| TEXTO FORNECIDO |
---+---

Centro de Referência em Agroecologia - São Bento - 22/04/18)

Parte III - “ALEGRIA, ALEGRIA, ALEGRIA”

Centro de Referência em Agroecologia - São Bento - 22/04/18)

Chegamos no Centro de Referência em Agroecologia cedinho. Café na mesa e as pessoa se arrumando pro início das atividades. Como vimos que ainda levariam um tempo, decidimos andar um pouco e conhecer uma represa que havia ali perto. Pés na água fria em manhã de sol.

Voltamos e fomos convocados pro início da Mística que, dessa vez, aconteceu embaixo de um Jatobá imenso. Fizemos uma roda e cada um de nós recebeu uma semente daquela árvore. Semente roxa redonda, bonita que só. Demos as mãos e, em uma ciranda, cantamos essa canção:

“Da semente nasce o fruto
Num processo tão bonito
Do fruto nasce a semente
E assim se repete o ciclo”

Tocados mais uma vez, fomos pra oficina.

Tamy e Júlia, naquela manhã, propuseram um trabalho de movimentação do coro no espaço e de narração, incluindo os diversos cantos que o grupo trouxe no dia anterior.

Que força daquela gente junta cantando!

Almoçamos enquanto batíamos papo em pequenos grupos - queríamos saber mais uns dos outros, das histórias, dos fatos, da luta, da arte.

Voltamos pro último bloco da oficina. A proposta era que eles, amparados por todos os elementos trabalhado naqueles dois dias, criassem uma cena de uma história real que os mobilizasse de alguma maneira. Eles tiveram uma hora pra elaborar a cena, assistimos uma primeira vez pra orientar sobre alguns pontos, demos mais um tempinho e fizemos a apresentação final.

Eles contaram a história da Marielle Franco usando o trabalho de coro, as músicas, a criação de personagens e objetos no espaço, o olhar para o público.

Emocionados e arrepiados, sentamos em uma roda pra conversar sobre a jornada da oficina.
Os ouvimos dizer que ficaram felizes com a experiência porque às vezes pensam que não têm recursos pra criar suas intervenções e viram que isso pode ser feito de forma potente usando apenas o próprio corpo. Falaram que tomaram consciência das suas potencialidades e como isso foi importante pra elevar a autoestima do grupo.

---+---

| REGISTROS LISTADOS |
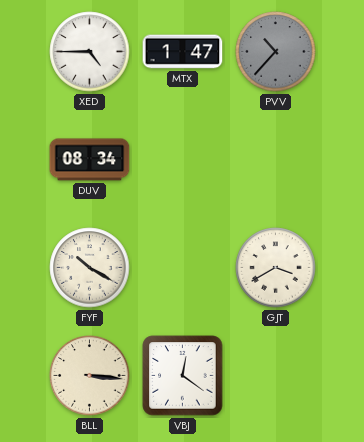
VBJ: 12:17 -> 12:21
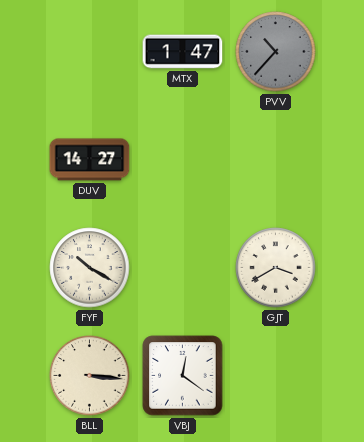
XED: 4:45 -> none
DUV: 08:34 -> 14:27
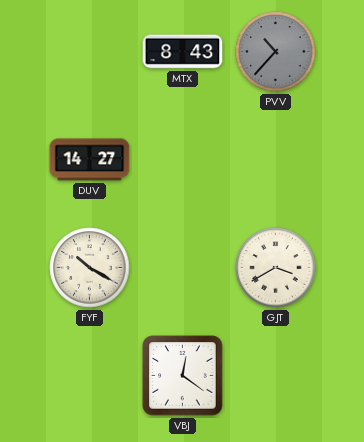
MTX: 1:47 -> 8:43
BLL: 3:16 -> none
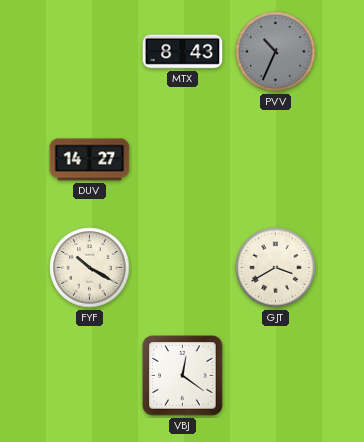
PVV: 10:37 -> 10:34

---+---

| O QUE FAZER |
1. Liste, por favor, todos os recursos que o texto fornecido diz que o grupo usou para contar a história de Marielle Franco.
2. Segundo o texto fornecido, debaixo de qual árvore aconteceu a Mística?

| RESPOSTAS DESENVOLVIDAS |
1.
- O trabalho de coro
- As músicas
- A criação de personagens e objetos no espaço
- O olhar para o público

2. Embaixo de um jatobá imenso.